Xpath transformation not working in java

Question

This is my xml document. I want to sign only the userID part using xml signature. I am using xpath transformation to select that particular element.

Answer 1

This is not a valid xpath expression, there is no way to declare namespace prefixe inside the expression.

samlp:AuthnRequest/UserID xmlns:samlp="urn:oasis:names:tc:SAML:2.0:protocol"

XPathFilterParameterSpec does have another constructor that allows to specify a mapping of namespace prefixes, you could try the following expression:

new XPathFilterParameterSpec("samlp:AuthnRequest/UserID",
    Collections.singletonMap("samlp", "urn:oasis:names:tc:SAML:2.0:protocol"))

Edit:

The message does not seem to be an error, see line 426 here, its log level should probably be lower than INFO though.

I also had a look at the description of xpath filtering:

The XPath expression appearing in the XPath parameter is evaluated once for each node in the input node-set. The result is converted to a boolean. If the boolean is true, then the node is included in the output node-set. If the boolean is false, then the node is omitted from the output node-set.

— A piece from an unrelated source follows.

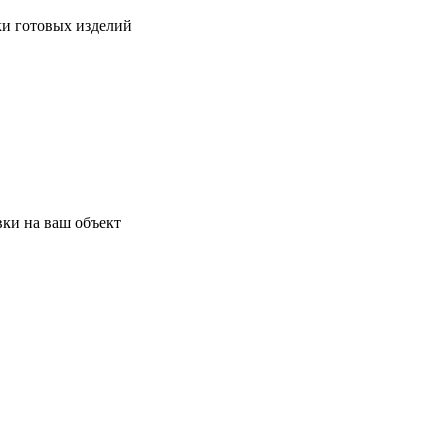
ки готовых изделий
ки на ваш объект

So the correct xpath expression to only include the UserID in the signature would be self::UserID. But don't ask me if this actually makes sense for a xml signature. The example in the specification seems to use a xpath expression to include everything except the signature element itself:

not(ancestor-or-self::dsig:Signature)

Edit 2:

The correct expression is actually ancestor-or-self::UserID since the filter also has to include the text child nodes of the UserID node.